Geographic data is of tremendous importance and is often best illustrated on a map. Here's what the actual answers to the hometown question looks like:

Make this Notebook Trusted to load map: File -> Trust Notebook

One simple characterization of statistics is

the study of how to collect, analyze, and draw conclusions from data.

Note the three parts:

**Collect**: Using*experiments*or*observational studies*,**Analyze**:*Qualitatively*- often using graphs*Quantitatively*- often using computations from probability theory

**Draw conclusions**: The process of inference

Collecting data often boils down to designing an *experiment* or *observational study*. We'll talk a lot more about that in sections 1.3 and 1.4 from our textbook next time.

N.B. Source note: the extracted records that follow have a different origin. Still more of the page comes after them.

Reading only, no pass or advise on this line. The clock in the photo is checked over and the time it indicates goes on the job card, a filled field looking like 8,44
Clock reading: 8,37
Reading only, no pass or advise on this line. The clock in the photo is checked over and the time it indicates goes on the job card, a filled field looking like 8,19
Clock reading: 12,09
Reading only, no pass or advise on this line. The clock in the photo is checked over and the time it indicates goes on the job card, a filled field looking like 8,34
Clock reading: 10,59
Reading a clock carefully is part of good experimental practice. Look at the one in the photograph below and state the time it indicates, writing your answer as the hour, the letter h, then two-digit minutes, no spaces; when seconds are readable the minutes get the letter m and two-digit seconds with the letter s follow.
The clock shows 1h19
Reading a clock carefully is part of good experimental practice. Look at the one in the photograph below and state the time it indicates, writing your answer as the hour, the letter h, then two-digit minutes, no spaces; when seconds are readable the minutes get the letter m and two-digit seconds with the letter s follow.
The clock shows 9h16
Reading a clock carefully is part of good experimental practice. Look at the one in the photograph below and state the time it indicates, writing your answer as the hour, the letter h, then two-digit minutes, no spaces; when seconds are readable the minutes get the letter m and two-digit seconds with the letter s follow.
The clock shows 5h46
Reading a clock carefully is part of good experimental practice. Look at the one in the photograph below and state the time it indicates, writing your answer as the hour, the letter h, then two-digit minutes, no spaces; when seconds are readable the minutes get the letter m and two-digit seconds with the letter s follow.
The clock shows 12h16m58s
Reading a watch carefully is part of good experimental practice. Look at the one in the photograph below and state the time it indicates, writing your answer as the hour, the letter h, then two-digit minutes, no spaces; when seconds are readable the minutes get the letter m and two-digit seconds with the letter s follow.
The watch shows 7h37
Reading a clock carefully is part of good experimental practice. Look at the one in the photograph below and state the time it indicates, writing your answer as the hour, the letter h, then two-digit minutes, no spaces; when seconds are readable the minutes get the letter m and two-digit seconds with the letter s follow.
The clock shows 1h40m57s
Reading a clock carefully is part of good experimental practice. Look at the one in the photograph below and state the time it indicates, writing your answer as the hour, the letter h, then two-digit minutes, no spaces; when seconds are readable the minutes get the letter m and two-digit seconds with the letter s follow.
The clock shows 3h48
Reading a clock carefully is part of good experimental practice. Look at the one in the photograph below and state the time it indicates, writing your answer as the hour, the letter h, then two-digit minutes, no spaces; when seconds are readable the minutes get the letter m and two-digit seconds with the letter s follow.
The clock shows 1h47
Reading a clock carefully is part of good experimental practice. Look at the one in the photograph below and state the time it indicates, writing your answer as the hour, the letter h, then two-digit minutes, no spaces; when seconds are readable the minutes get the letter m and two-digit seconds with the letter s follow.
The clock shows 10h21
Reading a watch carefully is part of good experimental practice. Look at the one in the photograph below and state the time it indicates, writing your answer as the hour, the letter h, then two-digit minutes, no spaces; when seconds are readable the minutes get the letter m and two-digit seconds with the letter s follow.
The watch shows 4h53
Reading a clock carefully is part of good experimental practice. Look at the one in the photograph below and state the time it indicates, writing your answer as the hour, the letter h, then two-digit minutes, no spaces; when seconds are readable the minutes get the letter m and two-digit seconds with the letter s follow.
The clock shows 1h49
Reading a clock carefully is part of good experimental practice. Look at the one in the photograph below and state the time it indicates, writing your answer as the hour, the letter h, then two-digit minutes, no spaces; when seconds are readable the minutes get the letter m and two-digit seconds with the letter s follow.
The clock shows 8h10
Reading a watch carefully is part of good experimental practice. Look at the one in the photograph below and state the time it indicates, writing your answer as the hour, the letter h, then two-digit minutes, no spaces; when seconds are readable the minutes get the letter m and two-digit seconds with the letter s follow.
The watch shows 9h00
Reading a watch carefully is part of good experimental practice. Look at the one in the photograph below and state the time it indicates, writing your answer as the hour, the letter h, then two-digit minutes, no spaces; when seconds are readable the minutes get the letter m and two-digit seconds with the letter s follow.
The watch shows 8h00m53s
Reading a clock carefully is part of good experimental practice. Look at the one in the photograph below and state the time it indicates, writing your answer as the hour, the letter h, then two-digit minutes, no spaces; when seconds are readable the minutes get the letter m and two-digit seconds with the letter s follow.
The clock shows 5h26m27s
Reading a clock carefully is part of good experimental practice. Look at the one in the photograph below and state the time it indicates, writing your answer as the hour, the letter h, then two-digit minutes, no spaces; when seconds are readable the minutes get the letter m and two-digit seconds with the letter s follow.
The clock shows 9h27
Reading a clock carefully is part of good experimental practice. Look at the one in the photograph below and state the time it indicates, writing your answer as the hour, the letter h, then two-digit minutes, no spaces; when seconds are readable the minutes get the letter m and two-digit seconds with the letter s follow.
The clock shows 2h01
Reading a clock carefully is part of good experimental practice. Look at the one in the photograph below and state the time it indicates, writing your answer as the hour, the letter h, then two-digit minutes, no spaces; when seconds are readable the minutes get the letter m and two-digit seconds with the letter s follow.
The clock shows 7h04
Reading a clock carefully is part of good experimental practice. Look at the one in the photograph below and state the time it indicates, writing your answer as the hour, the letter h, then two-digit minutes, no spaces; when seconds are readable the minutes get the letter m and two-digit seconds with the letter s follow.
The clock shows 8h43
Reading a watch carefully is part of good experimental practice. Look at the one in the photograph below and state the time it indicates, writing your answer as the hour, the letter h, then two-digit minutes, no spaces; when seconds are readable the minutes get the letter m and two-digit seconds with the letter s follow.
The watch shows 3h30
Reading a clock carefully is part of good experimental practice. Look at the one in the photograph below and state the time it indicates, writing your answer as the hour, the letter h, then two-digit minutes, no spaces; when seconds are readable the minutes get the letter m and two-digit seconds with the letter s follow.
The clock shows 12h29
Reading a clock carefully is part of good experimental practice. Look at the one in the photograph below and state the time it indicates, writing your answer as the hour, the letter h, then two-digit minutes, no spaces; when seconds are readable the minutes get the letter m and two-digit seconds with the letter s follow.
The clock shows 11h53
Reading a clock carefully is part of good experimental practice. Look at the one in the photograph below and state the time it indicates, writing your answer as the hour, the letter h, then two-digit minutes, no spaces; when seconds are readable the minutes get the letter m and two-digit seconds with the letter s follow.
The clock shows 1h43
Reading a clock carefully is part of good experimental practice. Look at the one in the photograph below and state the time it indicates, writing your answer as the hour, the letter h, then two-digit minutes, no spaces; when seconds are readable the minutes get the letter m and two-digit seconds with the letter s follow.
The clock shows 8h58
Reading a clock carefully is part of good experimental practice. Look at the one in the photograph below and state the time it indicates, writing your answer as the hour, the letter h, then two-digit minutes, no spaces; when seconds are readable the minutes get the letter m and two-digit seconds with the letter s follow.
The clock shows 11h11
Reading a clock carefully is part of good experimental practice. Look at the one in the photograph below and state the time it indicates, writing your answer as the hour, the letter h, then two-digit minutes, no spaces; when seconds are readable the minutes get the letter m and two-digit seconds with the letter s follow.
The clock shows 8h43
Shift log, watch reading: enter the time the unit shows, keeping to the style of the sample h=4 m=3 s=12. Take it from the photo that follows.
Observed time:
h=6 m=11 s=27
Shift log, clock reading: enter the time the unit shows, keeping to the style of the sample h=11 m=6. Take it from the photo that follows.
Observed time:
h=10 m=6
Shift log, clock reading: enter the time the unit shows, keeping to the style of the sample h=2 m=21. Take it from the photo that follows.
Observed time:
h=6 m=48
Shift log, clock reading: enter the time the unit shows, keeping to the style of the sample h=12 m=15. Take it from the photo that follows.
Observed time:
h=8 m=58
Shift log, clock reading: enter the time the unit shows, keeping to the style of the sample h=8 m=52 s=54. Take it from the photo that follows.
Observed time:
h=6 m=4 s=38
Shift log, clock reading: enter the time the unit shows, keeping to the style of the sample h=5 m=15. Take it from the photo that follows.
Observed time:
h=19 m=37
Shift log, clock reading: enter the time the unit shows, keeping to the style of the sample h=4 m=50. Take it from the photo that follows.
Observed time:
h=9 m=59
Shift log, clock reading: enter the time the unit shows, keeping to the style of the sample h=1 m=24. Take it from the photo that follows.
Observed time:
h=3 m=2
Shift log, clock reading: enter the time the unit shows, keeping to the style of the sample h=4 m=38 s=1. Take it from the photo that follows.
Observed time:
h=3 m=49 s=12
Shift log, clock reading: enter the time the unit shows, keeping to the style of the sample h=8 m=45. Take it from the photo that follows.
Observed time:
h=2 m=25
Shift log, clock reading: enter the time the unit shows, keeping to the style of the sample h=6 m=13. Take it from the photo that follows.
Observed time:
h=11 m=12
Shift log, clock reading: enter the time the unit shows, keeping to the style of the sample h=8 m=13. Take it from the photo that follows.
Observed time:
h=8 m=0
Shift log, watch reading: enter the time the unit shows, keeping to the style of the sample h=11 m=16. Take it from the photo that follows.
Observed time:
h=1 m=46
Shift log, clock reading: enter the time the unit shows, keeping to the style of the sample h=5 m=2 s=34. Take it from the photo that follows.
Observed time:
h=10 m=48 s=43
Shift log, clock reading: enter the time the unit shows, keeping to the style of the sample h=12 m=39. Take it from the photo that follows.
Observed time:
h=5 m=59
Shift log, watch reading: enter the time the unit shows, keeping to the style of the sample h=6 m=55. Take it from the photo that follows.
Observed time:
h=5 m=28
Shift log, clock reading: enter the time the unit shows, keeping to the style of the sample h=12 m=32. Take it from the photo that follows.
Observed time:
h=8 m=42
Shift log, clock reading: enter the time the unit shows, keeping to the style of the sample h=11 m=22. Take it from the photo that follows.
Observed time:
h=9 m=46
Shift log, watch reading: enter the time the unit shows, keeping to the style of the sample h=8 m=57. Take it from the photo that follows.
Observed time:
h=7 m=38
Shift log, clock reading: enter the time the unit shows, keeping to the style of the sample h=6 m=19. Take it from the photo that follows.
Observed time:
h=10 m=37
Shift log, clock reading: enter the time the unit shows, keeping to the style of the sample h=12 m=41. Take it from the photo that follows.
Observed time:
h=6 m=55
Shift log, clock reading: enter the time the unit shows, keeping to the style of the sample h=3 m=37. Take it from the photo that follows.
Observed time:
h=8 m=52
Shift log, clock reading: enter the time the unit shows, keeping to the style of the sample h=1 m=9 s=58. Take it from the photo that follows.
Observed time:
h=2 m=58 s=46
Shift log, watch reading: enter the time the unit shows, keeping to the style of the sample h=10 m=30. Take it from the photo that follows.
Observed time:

The images we've seen today allow us to draw rough *qualitative* conclusions about the data we see. Quantiative analysis is more numerical. For example, 5 out of the 38 people in the class are left handed, or about 13.9%.

This is more precise information than we could glean from a pie chart.

Ultimately, we want to draw *inferences* or conclusions from data. To do so, it helps to have a little terminology:

*Population*refers to the complete set of entities under consideration,*Sample*refers to some subset of the population,*Parameter*refers to some summary characteristic of the population, and*Statistic*refers to some summary characteristic computed from a sample.

The main question is: once you've computed a statistic from a sample, what might that tell you about the corresponding parameter for the whole population?

For example, I guess that about 13.9% of our class is left handed. We could take that as an approximation to the number of left handed folks in the whole population. How accurate an approximation might we expect that to be?